As found on Google Voice Blog:

Make your secondary Google Voice number permanent

Wednesday, June 8, 2011 | 2:35 PM

Until now, if you changed your Google Voice number, ported your number to Google Voice, or opted in for the Sprint Option 1 integration (where your Sprint number becomes your Google Voice number), your previous Google Voice number remained on your account for 90 days before it was returned to Google.

Since many Google Voice users grow attached and become closely associated with their Google Voice numbers, we're making it possible for users in any of the scenarios above to permanently keep the previous Google Voice number on their account.

This means that calls made and text messages sent to your previous number will still reach you, however, your new primary Google Voice number will display on caller ID when you make calls or send text messages.

To keep a previous number on your account, log in to Google Voice, visit the Settings tab, and click "make permanent" next to the number that you want to hang on to.
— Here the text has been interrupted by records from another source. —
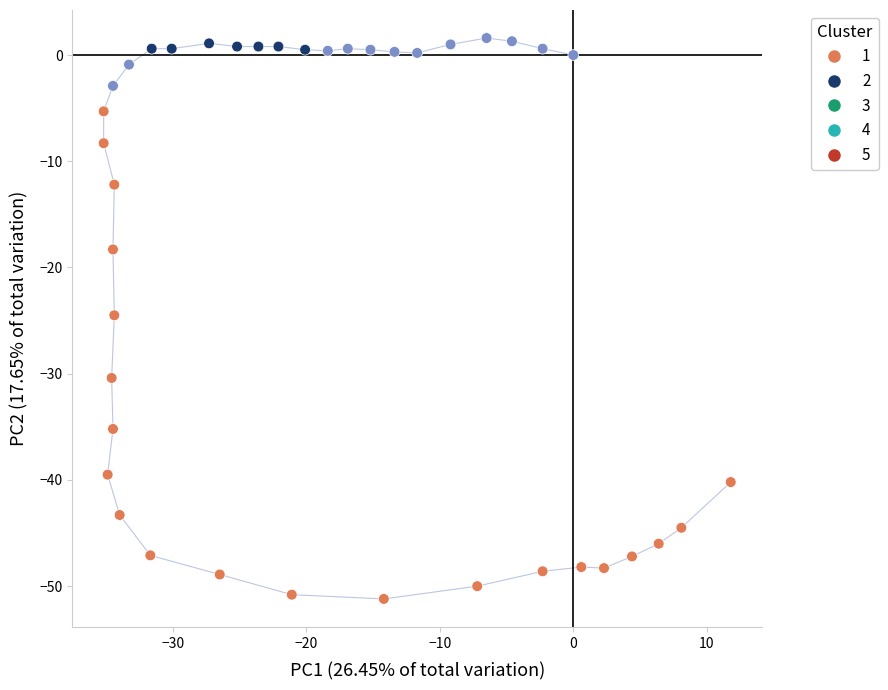

What is the range of Y values (max minus min)?

52.8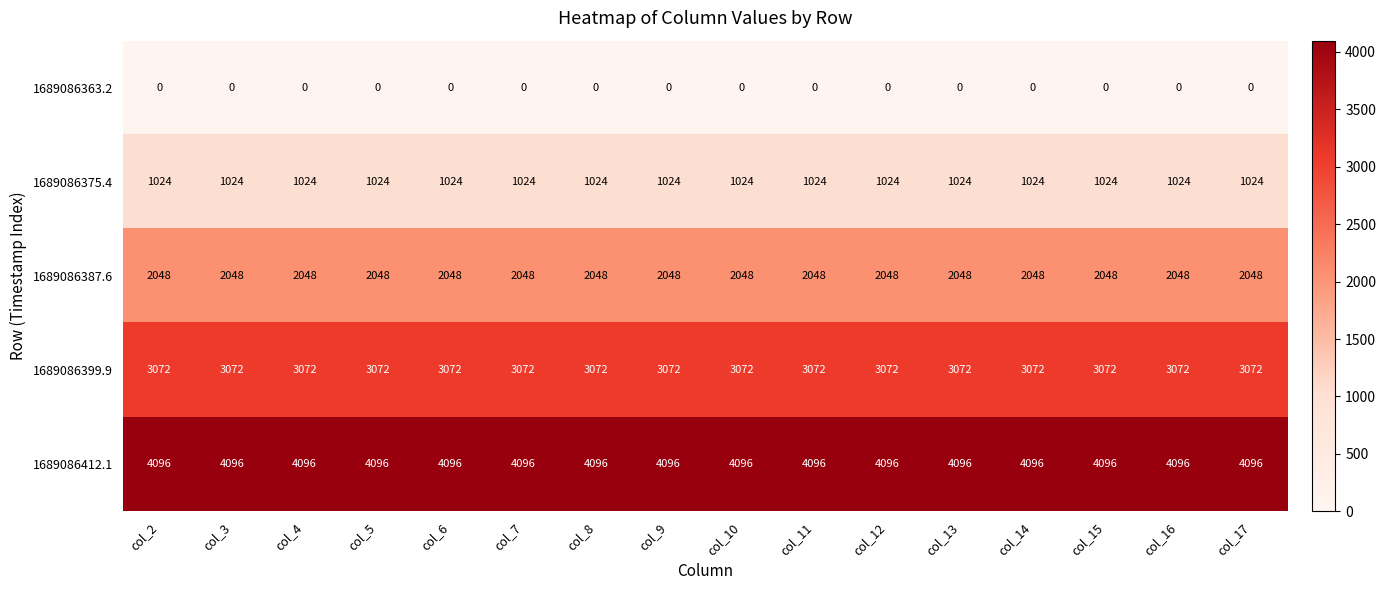

What is the sum of the 1689086375.4 values at col_17 and col_2?

2048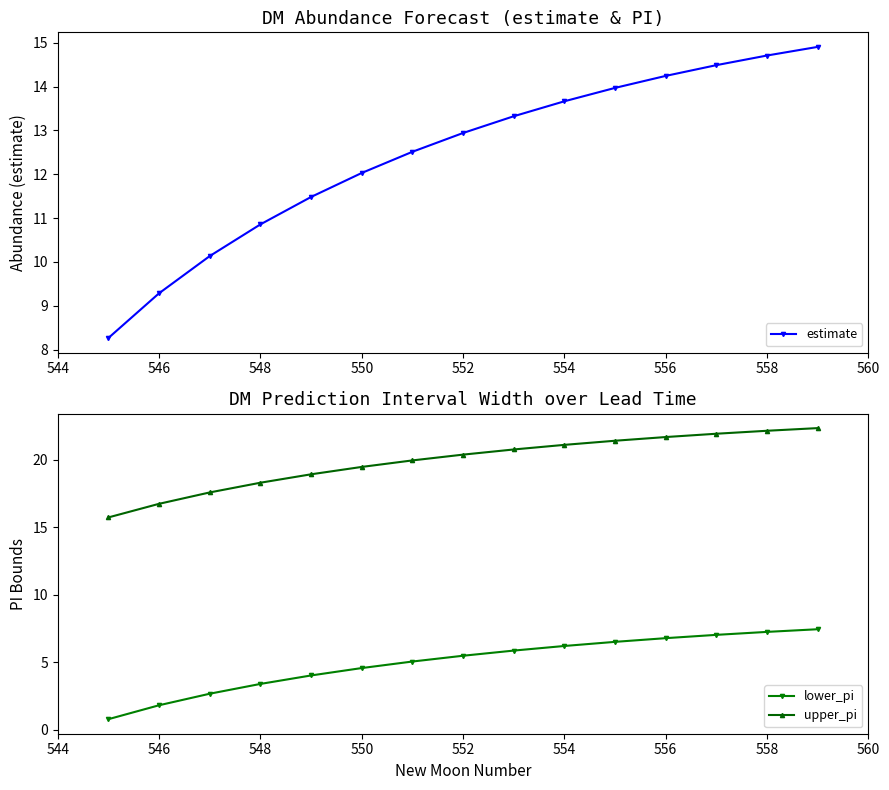

What is the average value of the estimate series?

12.5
There's a one-time $20 administration charge to make it permanent, and the process is instantaneous.

Visit the Google Voice Help Center to learn more.

Posted by Eugene Goldfarb, Software Engineer

Original post HERE.


----------



## Brian (Jun 7, 2011)

This is pretty cool actually. I have been waiting for vzw to do the same type of integration that sprint does (doubt it though...). Although I do wish I could take my gvoice number from other gmail account and add it to the same one.


----------